Hi! I just found your blog because I'm using one of the images you used in this post, in a post I'm writing. I wanted to say, "hear, hear"! As another adult with ADHD I've felt a lot of what you describe! I was actually diagnosed with ADHD 20 years ago, but have only recently started talking about it publicly because mostly people weren't very receptive. I've heard all the old response, 'ADHD isn't real, it's just an excuse for not bringing children up properly'. 'ADHD is over diagnosed' etc.

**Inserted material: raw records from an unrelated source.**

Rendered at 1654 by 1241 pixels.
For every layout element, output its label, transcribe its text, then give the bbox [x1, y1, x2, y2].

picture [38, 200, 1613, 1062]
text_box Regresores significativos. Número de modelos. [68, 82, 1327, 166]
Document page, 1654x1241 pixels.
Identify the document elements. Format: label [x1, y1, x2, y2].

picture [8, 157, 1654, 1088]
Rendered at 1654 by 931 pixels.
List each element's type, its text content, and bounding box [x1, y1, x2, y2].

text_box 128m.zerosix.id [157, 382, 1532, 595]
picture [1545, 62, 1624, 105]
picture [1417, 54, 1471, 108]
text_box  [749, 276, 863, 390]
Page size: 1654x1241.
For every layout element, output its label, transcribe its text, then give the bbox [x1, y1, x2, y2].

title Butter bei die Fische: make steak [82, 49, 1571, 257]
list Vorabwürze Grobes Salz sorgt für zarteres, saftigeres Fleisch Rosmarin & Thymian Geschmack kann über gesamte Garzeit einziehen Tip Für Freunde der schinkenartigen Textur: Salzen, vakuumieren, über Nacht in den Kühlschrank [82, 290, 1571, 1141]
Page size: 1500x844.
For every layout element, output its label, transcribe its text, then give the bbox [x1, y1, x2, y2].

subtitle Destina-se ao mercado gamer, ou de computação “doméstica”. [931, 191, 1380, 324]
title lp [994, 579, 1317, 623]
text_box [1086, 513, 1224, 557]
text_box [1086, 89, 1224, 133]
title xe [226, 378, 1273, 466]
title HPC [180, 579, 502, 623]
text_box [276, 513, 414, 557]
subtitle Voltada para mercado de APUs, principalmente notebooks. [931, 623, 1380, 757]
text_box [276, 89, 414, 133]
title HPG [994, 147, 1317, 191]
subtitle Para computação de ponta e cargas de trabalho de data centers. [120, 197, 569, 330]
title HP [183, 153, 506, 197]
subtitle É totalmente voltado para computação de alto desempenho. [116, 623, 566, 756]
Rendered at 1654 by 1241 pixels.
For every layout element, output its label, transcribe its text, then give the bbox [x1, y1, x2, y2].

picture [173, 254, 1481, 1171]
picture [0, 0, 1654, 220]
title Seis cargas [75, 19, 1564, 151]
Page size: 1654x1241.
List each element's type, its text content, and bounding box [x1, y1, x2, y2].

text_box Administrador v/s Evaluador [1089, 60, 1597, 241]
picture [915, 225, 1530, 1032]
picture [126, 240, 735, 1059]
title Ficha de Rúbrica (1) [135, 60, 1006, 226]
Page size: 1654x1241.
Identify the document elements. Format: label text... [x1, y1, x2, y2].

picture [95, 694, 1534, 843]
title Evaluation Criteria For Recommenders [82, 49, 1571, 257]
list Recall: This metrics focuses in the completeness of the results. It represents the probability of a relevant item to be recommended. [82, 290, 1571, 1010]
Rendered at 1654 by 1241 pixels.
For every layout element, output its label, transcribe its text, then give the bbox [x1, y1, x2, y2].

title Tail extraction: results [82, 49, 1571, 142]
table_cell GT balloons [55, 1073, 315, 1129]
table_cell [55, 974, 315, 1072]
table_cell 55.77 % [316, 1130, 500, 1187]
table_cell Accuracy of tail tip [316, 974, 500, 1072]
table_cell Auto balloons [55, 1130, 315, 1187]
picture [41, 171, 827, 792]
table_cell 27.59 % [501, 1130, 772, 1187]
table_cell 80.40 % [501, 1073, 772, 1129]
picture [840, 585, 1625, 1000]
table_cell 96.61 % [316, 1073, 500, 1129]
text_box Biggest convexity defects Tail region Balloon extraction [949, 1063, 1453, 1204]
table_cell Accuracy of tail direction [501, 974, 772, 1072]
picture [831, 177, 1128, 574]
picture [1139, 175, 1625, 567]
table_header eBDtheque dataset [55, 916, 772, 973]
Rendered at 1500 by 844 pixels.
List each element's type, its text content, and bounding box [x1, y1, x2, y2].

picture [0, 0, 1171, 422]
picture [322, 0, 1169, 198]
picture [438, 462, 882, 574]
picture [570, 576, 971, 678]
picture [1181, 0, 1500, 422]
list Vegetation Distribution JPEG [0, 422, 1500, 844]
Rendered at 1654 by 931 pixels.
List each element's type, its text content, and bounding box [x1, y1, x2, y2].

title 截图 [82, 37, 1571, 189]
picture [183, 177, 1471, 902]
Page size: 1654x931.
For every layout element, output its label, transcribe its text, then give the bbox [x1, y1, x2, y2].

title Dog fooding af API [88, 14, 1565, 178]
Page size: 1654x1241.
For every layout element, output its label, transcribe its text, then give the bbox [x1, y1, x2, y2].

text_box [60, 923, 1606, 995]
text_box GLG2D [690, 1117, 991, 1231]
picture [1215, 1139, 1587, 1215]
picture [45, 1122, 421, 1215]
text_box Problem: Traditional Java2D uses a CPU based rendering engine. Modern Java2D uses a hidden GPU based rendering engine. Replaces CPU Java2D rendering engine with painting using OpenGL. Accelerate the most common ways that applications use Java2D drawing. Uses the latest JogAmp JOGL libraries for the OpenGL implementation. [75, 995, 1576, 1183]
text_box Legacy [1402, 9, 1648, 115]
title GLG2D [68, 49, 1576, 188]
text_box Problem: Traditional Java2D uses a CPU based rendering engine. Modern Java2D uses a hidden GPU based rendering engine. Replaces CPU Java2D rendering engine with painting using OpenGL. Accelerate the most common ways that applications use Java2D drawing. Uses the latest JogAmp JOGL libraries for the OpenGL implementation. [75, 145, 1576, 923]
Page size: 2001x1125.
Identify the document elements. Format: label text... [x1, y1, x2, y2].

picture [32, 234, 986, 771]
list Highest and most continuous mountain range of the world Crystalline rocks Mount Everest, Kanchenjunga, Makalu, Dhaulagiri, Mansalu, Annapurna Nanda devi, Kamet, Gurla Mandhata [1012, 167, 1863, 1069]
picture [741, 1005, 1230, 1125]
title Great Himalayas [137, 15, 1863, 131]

Just wanted to say, 'Well said!'

Girl with 'Warped' Thinking said...

I can't find the right words to articulate the emotions that am feeling. I understand how it feels to have a mental disorder/disease, and people asking you to "get over" it. I can feel the pain, the helplessness, the frustration that one experiences in making them understand it can't be done at a drop of a hat, and there are times when one might slip, despite the best efforts. This write-up has touched a chord with me, BIG TIME. The usage of words, the feelings, the pictures painted - this is one write-up I won't ever forget. Thank you for putting to paper the trauma that so many of us experience but can't even decipher. Thank you for inspiring me to stop blaming myself - I know I will, from now on. Thank you for making me get a vivid idea of what good writing is - I am no critic, but I consider this to be one of the best pieces I have ever read, for few have moved me like this one did. Thank you!